Photo of Scott Rose

Scott Rose

We often struggle to talk of ourselves. I suppose if I tell you that I am in my fifties, raised and reside in the Portland, Oregon metro region, and own a home on a forested site, you will paint your own mental picture of me to go along with the literal one here.

What neither tells you is how my life was changed in 1996 and how it has changed since 2016.

In December 1996, I started dating Maureen, who would later become my wife. It was then that I started to appreciate someone beyond myself. It was then that I found true love really for the first time. I could tell by the way I devoted my thoughts and my actions to her happiness and by how I felt with her near me. We did everything together with the same reckless abandon as a couple completely smitten.

In early 2016, the love of my life showed symptoms of dementia, and that forced me to view the world different still. There was a profound impact that we neither wanted nor could control. I found myself shuffling away everything else that I thought was important to me and shrinking my view to just Maureen’s care till she was gone.

During her illness, after she passed, and still now, I connect to the FTD world in her honor. I facilitate a dementia caregiver support group, I released our book on our life together, and I continue to raise funds and awareness for this horrible disease.

I speak at conferences, on podcasts, and live virtual interviews – pushing out the information about my wife, FTD, and how to still build connections with your loved one during caregiving.

Mostly, I continue to love and remember Maureen and share her story as the steward of her memory.

GROWING RESUME

AFTD Education Conference Speaker:   2019 and 2022

Guest Speaker 2023:  Chapman University, Dept. of Communication Sciences & Disorders – “The Personal Side of PPA”
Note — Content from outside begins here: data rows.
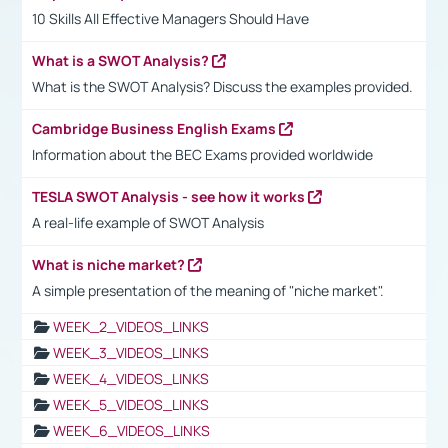
10 Skills All Effective Managers Should Have
What is a SWOT Analysis?
What is the SWOT Analysis? Discuss the examples provided.
Cambridge Business English Exams
Information about the BEC Exams provided worldwide
TESLA SWOT Analysis - see how it works
A real-life example of SWOT Analysis
What is niche market?
A simple presentation of the meaning of "niche market".
WEEK_2_VIDEOS_LINKS
WEEK_3_VIDEOS_LINKS
WEEK_4_VIDEOS_LINKS
WEEK_5_VIDEOS_LINKS
WEEK_6_VIDEOS_LINKS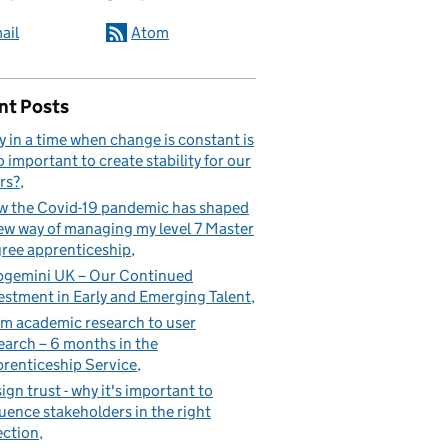
ail
Atom
nt Posts
 in a time when change is constant is
so important to create stability for our
rs?
 the Covid-19 pandemic has shaped
ew way of managing my level 7 Master
ree apprenticeship
gemini UK – Our Continued
estment in Early and Emerging Talent
m academic research to user
earch – 6 months in the
renticeship Service
ign trust - why it's important to
luence stakeholders in the right
ection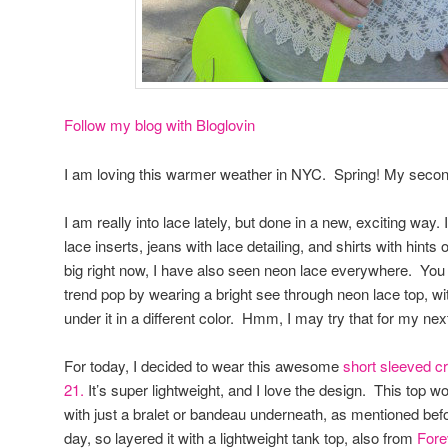
Follow my blog with Bloglovin
I am loving this warmer weather in NYC. Spring! My second 
I am really into lace lately, but done in a new, exciting way.
lace inserts, jeans with lace detailing, and shirts with hints
big right now, I have also seen neon lace everywhere. You
trend pop by wearing a bright see through neon lace top, wi
under it in a different color. Hmm, I may try that for my nex
For today, I decided to wear this awesome
short sleeved cr
21.
It’s super lightweight, and I love the design. This top w
with just a bralet or bandeau underneath, as mentioned before,
day, so layered it with a lightweight tank top, also from
Fore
Washington County Health & Human Services 2022 Annual Conference Speaker:  Celebrate the Ordinary – The Joy of Caregiving

Being Patient Podcast 2022:  Scott Rose on Love, Companionship & Dementia

Remember Me Podcast 2021:  Maureen

We Danced:  Endorsed by Teepa Snow MS, OTR/L, FAOTA, CEO and Founder of Positive Approach to Care AND added to the Rosalynn Carter Institute Library

Photo of Maureen Rose

Maureen Rose

To borrow from my book,

“Maureen Patrick-Rose warmed hearts with her gentle smile until her passing October 10, 2019. Her spirit softly touched so many lives but always in a simple, understated way. Unless of course she knew you well; then laughter and gaiety ensued. Her life, love, and sickness warranted telling grand stories as both inspiration and life lessons. Her nature, though, would command nothing more than a heartfelt nod of remembrance on a special holiday. That nature made her all the more beautiful and her story all the more worth telling.

She never let life make her cynical. She remained hopeful and grateful. She saw the wonder in things, whether big or small. She delighted in the spectacles of Niagara Falls and the Grand Canyon as well as the simple pleasures of a single rose in her garden or a field of tulips. She would chase whales off the Kauai coast and stand silently gazing at a hummingbird among her Fuchsia. Maureen cherished the brush strokes of Monet and rode a bicycle through the French countryside. She relished coffee chats with old friends and rocking her firstborn grandson as he slept. She saw the beauty in all things. She allowed herself to be amazed. She allowed herself to feel the awe of it all.”

Maureen contracted dementia sometime early 2016 and battled with it for nearly four years. I provided caregiving each day, even when her condition forced me to place her in a care facility.

On August 29, 2019, Maureen with very few words at that time and mostly just word salad, responded to me as I dressed her in pajamas and laid her to bed. I told her as she started to drift off to sleep that I would love her always. She looked up at me with such intent and spoke softly, “We are us.”

I wear that on my wedding finger now and dedicate this site to her words.

Frontotemporal Degeneration (FTD)

US must also include our FTD community at large.

What is this FTD about anyway? You might have Googled dementia care and this site popped up. As you read on, you may decide you or your loved one really has symptoms not at all like what I describe here, or maybe they are spot on. I know I had never heard of FTD before a neurologist diagnosed my beautiful wife in June 2016. Then I read. I read a lot.